The researchers built a dataset, GlobalOpinionQA, comprising questions and answers from cross-national surveys designed to capture varied opinions on global issues across different countries.
Anthropic’s experiments quizzed an LLM and found that, by default, the model’s responses tended to align more closely with the opinions of specific populations, notably those from the USA, UK, Canada, Australia, and a few other European and South American countries.
How it works
- Dataset creation: The team created the GlobalOpinionQA dataset. This dataset incorporates questions and answers from cross-national surveys specifically designed to capture a diverse range of opinions on global issues.
- Defining a similarity metric: Next, Anthropic formulated a metric to gauge the similarity between the responses given by LLMs and people’s responses. This metric takes into account the country of origin of the human respondents.
- Training the LLM: Anthropic trained an LLM based on “Constitutional AI,” ensuring the LLM was helpful, honest, and harmless. Constitutional AI is a technique developed by Anthropic which aims to imbue AI systems with “values” defined by a “constitution,”
- Conducting experiments: Utilizing their carefully designed framework, the team at Anthropic executed 3 separate experiments on the trained LLM.
The researchers argue this highlights potential bias within the models, leading to the underrepresentation of certain groups’ opinions compared to those from Western countries.
They noted, “If a language model disproportionately represents certain opinions, it risks imposing potentially undesirable effects such as promoting hegemonic worldviews and homogenizing people’s perspectives and beliefs.”
In addition, the researchers observed that prompting the model to consider a specific country’s perspective led to responses more similar to the opinions of those populations.
That means you could ask AI to “consider the South American perspective” on a certain cultural debate, for example. However, these responses sometimes reflected harmful cultural stereotypes, suggesting that the models lack a nuanced understanding of cultural values and perspectives.

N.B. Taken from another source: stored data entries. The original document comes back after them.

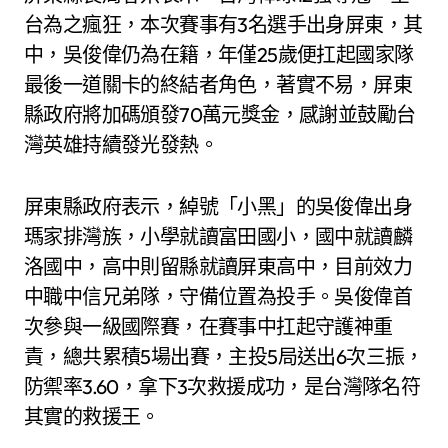
台為之瘋狂，本次賽事有3名選手出身屏東，其
中，吳俊偉仍為在籍，年僅25歲便扛起國家隊
最後一道關卡的終結者角色，著實不易，屏東
縣政府將加碼頒發70萬元獎金，感謝並鼓勵台
灣英雄持續發光發熱。
屏東縣政府表示，綽號「小黑」的吳俊偉出身
瑪家排灣族，小學就讀富田國小，國中就讀麟
洛國中，高中則留縣就讀屏東高中，目前效力
中職中信兄弟隊，守備位置為投手。吳俊偉首
次參與一級國際賽，在賽事中扛起守護神重
責，總共累積5場出賽，主投5局送出6次三振，
防禦率3.60，拿下3次救援成功，是台灣隊名符
其實的救援王。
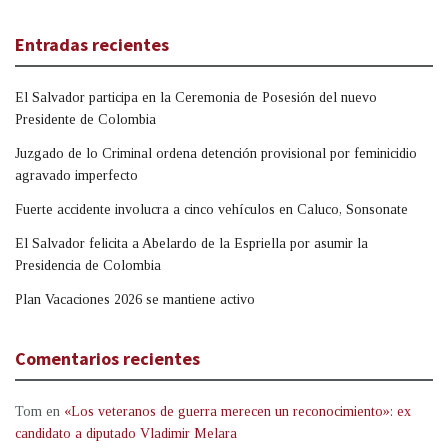
Entradas recientes
El Salvador participa en la Ceremonia de Posesión del nuevo
Presidente de Colombia
Juzgado de lo Criminal ordena detención provisional por feminicidio
agravado imperfecto
Fuerte accidente involucra a cinco vehículos en Caluco, Sonsonate
El Salvador felicita a Abelardo de la Espriella por asumir la
Presidencia de Colombia
Plan Vacaciones 2026 se mantiene activo
Comentarios recientes
Tom
en
«Los veteranos de guerra merecen un reconocimiento»: ex
candidato a diputado Vladimir Melara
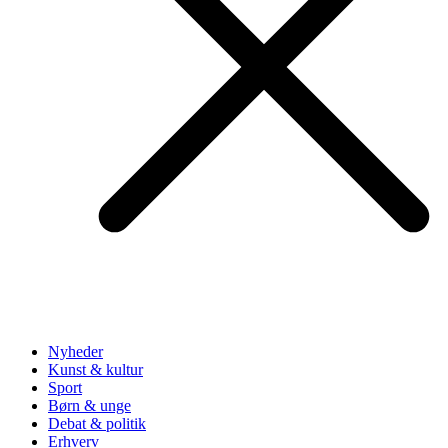
Nyheder
Kunst & kultur
Sport
Børn & unge
Debat & politik
Erhverv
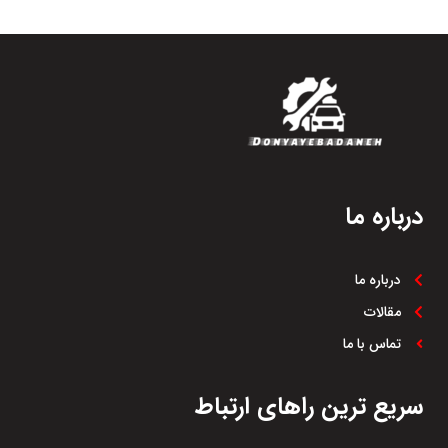
درباره ما
درباره ما
مقالات
تماس با ما
سریع ترین راهای ارتباط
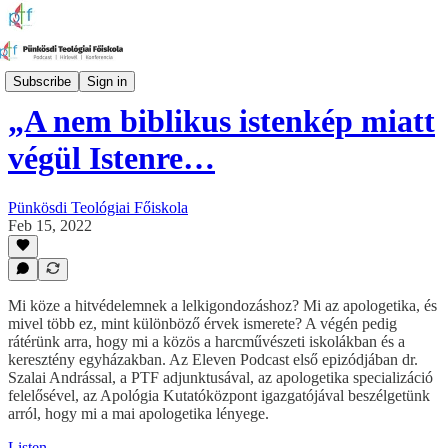
Eleven Podcast
Subscribe
Sign in
„A nem biblikus istenkép miatt
végül Istenre…
Pünkösdi Teológiai Főiskola
Feb 15, 2022
Mi köze a hitvédelemnek a lelkigondozáshoz? Mi az apologetika, és
mivel több ez, mint különböző érvek ismerete? A végén pedig
rátérünk arra, hogy mi a közös a harcművészeti iskolákban és a
keresztény egyházakban. Az Eleven Podcast első epizódjában dr.
Szalai Andrással, a PTF adjunktusával, az apologetika specializáció
felelősével, az Apológia Kutatóközpont igazgatójával beszélgetünk
arról, hogy mi a mai apologetika lényege.
Listen →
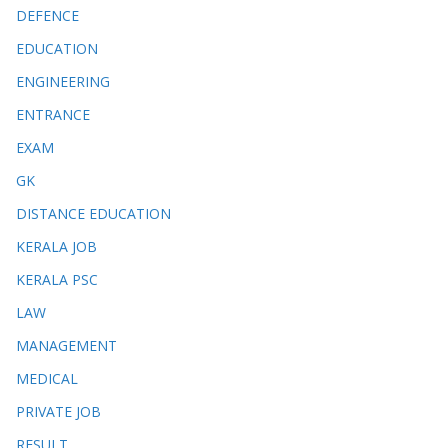
DEFENCE
EDUCATION
ENGINEERING
ENTRANCE
EXAM
GK
DISTANCE EDUCATION
KERALA JOB
KERALA PSC
LAW
MANAGEMENT
MEDICAL
PRIVATE JOB
RESULT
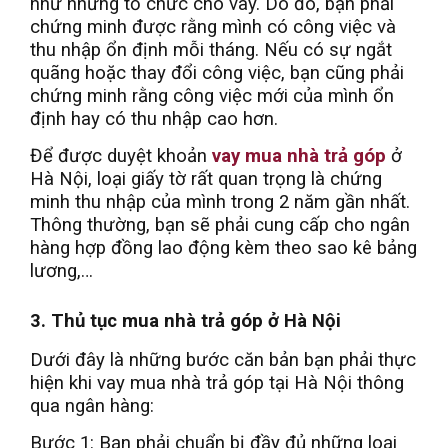
như những tổ chức cho vay. Do đó, bạn phải
chứng minh được rằng mình có công việc và
thu nhập ổn định mỗi tháng. Nếu có sự ngắt
quãng hoặc thay đổi công việc, bạn cũng phải
chứng minh rằng công việc mới của mình ổn
định hay có thu nhập cao hơn.
Để được duyệt khoản
vay mua nhà trả góp
ở
Hà Nội, loại giấy tờ rất quan trọng là chứng
minh thu nhập của mình trong 2 năm gần nhất.
Thông thường, bạn sẽ phải cung cấp cho ngân
hàng hợp đồng lao động kèm theo sao kê bảng
lương,…
3. Thủ tục mua nhà trả góp ở Hà Nội
Dưới đây là những bước căn bản bạn phải thực
hiện khi vay mua nhà trả góp tại Hà Nội thông
qua ngân hàng:
Bước 1: Bạn phải chuẩn bị đầy đủ những loại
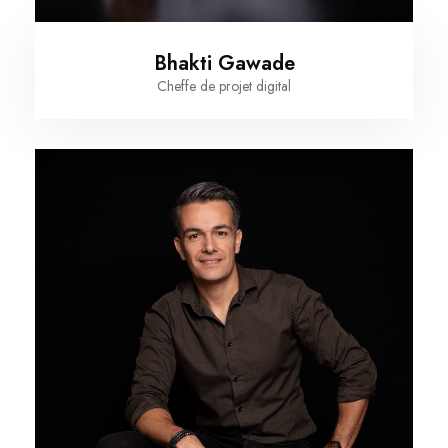
Bhakti Gawade
Cheffe de projet digital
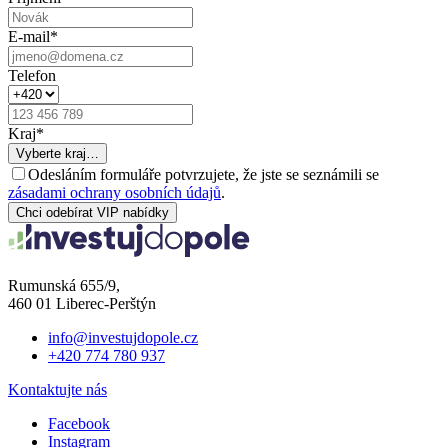
E-mail
*
Telefon
Kraj
*
Vyberte kraj…
Odesláním formuláře potvrzujete, že jste se seznámili se
zásadami ochrany osobních údajů
.
Chci odebírat VIP nabídky
Rumunská 655/9,
460 01 Liberec-Perštýn
info@investujdopole.cz
+420 774 780 937
Kontaktujte nás
Facebook
Instagram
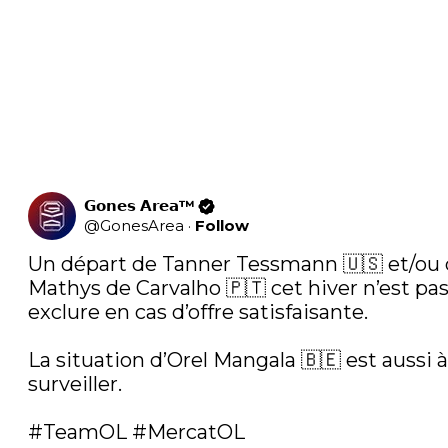
𝗚𝗼𝗻𝗲𝘀 𝗔𝗿𝗲𝗮™
@
GonesArea
·
Follow
Un départ de Tanner Tessmann 🇺🇸 et/ou 
Mathys de Carvalho 🇵🇹 cet hiver n’est pas 
exclure en cas d’offre satisfaisante.

La situation d’Orel Mangala 🇧🇪 est aussi à 
surveiller.

#TeamOL
#MercatOL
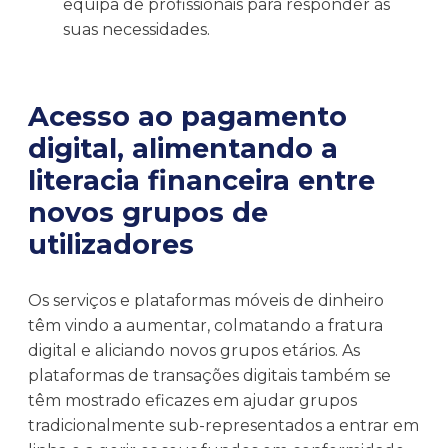
equipa de profissionais para responder às
suas necessidades.
Acesso ao pagamento
digital, alimentando a
literacia financeira entre
novos grupos de
utilizadores
Os serviços e plataformas móveis de dinheiro
têm vindo a aumentar, colmatando a fratura
digital e aliciando novos grupos etários. As
plataformas de transações digitais também se
têm mostrado eficazes em ajudar grupos
tradicionalmente sub-representados a entrar em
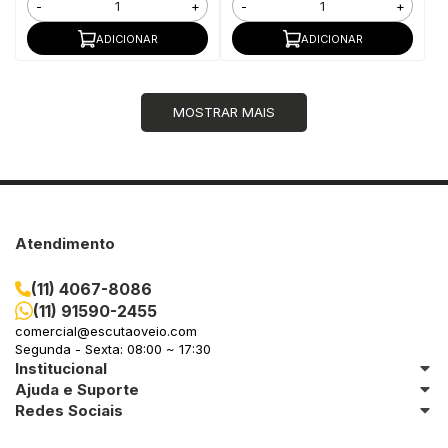
-
+
-
+
ADICIONAR
ADICIONAR
MOSTRAR MAIS
Atendimento
(11) 4067-8086
(11) 91590-2455
comercial@escutaoveio.com
Segunda - Sexta: 08:00 ~ 17:30
Institucional
Ajuda e Suporte
Redes Sociais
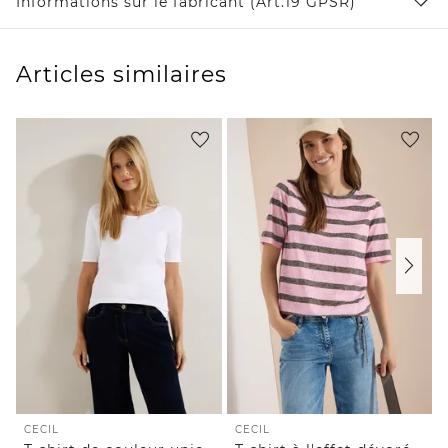
Informations sur le fabricant (Art.19 GPSR)
Articles similaires
CECIL
CECIL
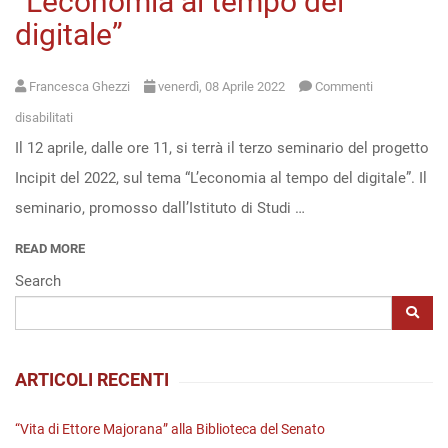
“L’economia al tempo del
digitale”
Open
access
Francesca Ghezzi
venerdì, 08 Aprile 2022
Commenti
su
disabilitati
Il 12 aprile, dalle ore 11, si terrà il terzo seminario del progetto
I
Incipit del 2022, sul tema “L’economia al tempo del digitale”. Il
seminari
seminario, promosso dall’Istituto di Studi …
di
Incipit
READ MORE
–
Search
“L’economia
al
tempo
ARTICOLI RECENTI
del
digitale”
“Vita di Ettore Majorana” alla Biblioteca del Senato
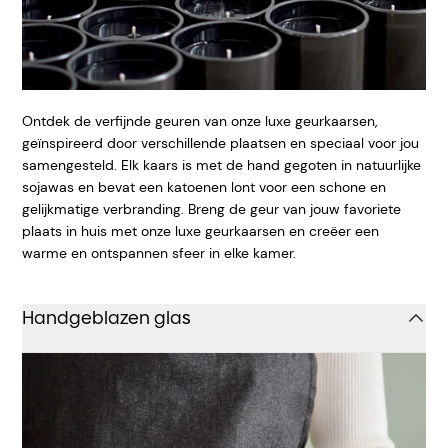
Ontdek de verfijnde geuren van onze luxe geurkaarsen,
geïnspireerd door verschillende plaatsen en speciaal voor jou
samengesteld. Elk kaars is met de hand gegoten in natuurlijke
sojawas en bevat een katoenen lont voor een schone en
gelijkmatige verbranding. Breng de geur van jouw favoriete
plaats in huis met onze luxe geurkaarsen en creëer een
warme en ontspannen sfeer in elke kamer.
Handgeblazen glas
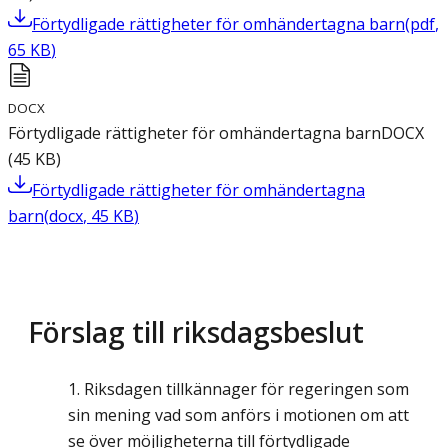
Förtydligade rättigheter för omhändertagna barn
(
pdf
,
65
KB
)
DOCX
Förtydligade rättigheter för omhändertagna barn
DOCX
(
45
KB
)
Förtydligade rättigheter för omhändertagna
barn
(
docx
,
45
KB
)
Förslag till riksdagsbeslut
Riksdagen tillkännager för regeringen som
sin mening vad som anförs i motionen om att
se över möjligheterna till förtydligade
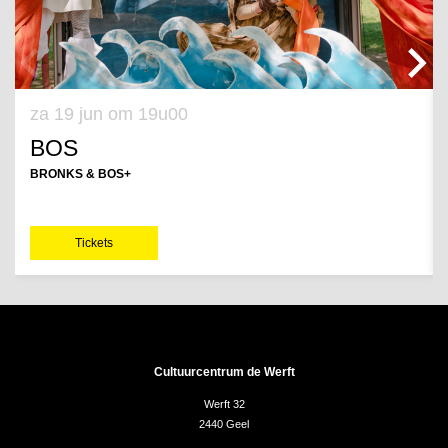
za 19 jun
om 19u00
BOS
BRONKS & BOS+
Tickets
Cultuurcentrum de Werft
Werft 32
2440 Geel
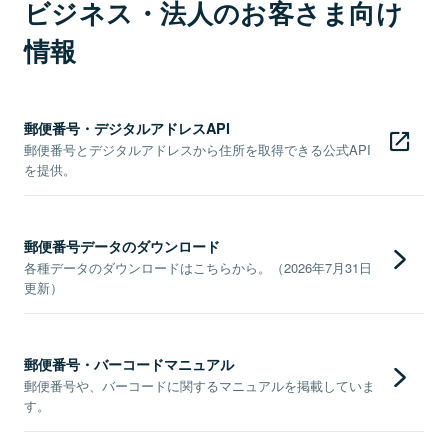
ビジネス・法人のお客さま向け
情報
郵便番号・デジタルアドレスAPI
郵便番号とデジタルアドレスから住所を取得できる公式API
を提供。
郵便番号データのダウンロード
各種データのダウンロードはこちらから。（2026年7月31日
更新）
郵便番号・バーコードマニュアル
郵便番号や、バーコードに関するマニュアルを掲載していま
す。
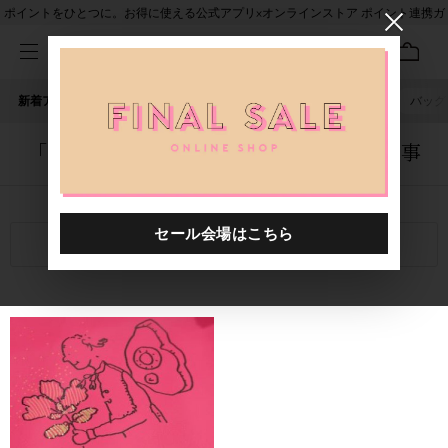
ポイントをひとつに。お得に使える公式アプリ×オンラインストア ポイント連携ガ
イド
新着アイテム
人気ワード
セール
40th限定
ピアス
バッグ
「0000644.2426201.6201」に関する記事
関連キーワード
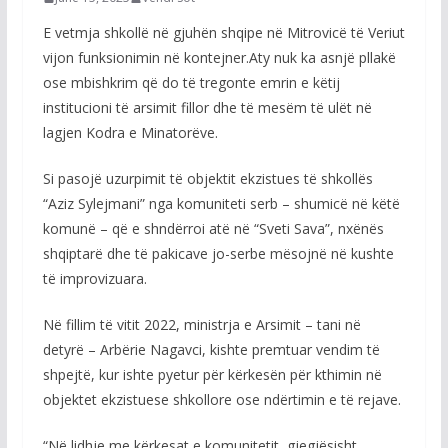
E vetmja shkollë në gjuhën shqipe në Mitrovicë të Veriut
vijon funksionimin në kontejner.Aty nuk ka asnjë pllakë
ose mbishkrim që do të tregonte emrin e këtij
institucioni të arsimit fillor dhe të mesëm të ulët në
lagjen Kodra e Minatorëve.
Si pasojë uzurpimit të objektit ekzistues të shkollës
“Aziz Sylejmani” nga komuniteti serb – shumicë në këtë
komunë – që e shndërroi atë në “Sveti Sava”, nxënës
shqiptarë dhe të pakicave jo-serbe mësojnë në kushte
të improvizuara.
Në fillim të vitit 2022, ministrja e Arsimit – tani në
detyrë – Arbërie Nagavci, kishte premtuar vendim të
shpejtë, kur ishte pyetur për kërkesën për kthimin në
objektet ekzistuese shkollore ose ndërtimin e të rejave.
“Në lidhje me kërkesat e komunitetit, gjegjësisht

Interestingly, when the researchers translated the GlobalOpinionQA questions to a target language, the model’s responses did not necessarily align with the opinions of speakers of those languages.
So, asking a question in, say, Japanese didn’t necessarily prompt responses aligned with Japanese cultural values. You can’t ‘separate’ the AI from its predominantly Western values.
This suggests that despite their adaptability, LLMs must acquire a deeper understanding of social contexts to generate responses that accurately reflect local opinions.
The researchers believe their findings will provide transparency into the perspectives encoded and reflected by current language models. Despite the limitations of their study, they hope it will guide the development of AI systems that embody a diversity of cultural viewpoints and experiences, not just those of privileged or dominant groups. They have also released their dataset and an interactive visualization.
This study broadly aligns with other academic work on the topic of AI’s social and cultural values.
For one, most foundational AIs are trained by predominantly Western companies and research teams.
In addition, the data used to train AIs doesn’t always represent society as a whole. For example, the vast majority of training data for LLMs is written in English, thus likely reflecting English-speaking societal and cultural values.
Researchers are well aware of potential bias and discrimination in AI. However, solving it is extremely complex, requiring a careful blend of custom high-quality datasets and diligent human input and monitoring.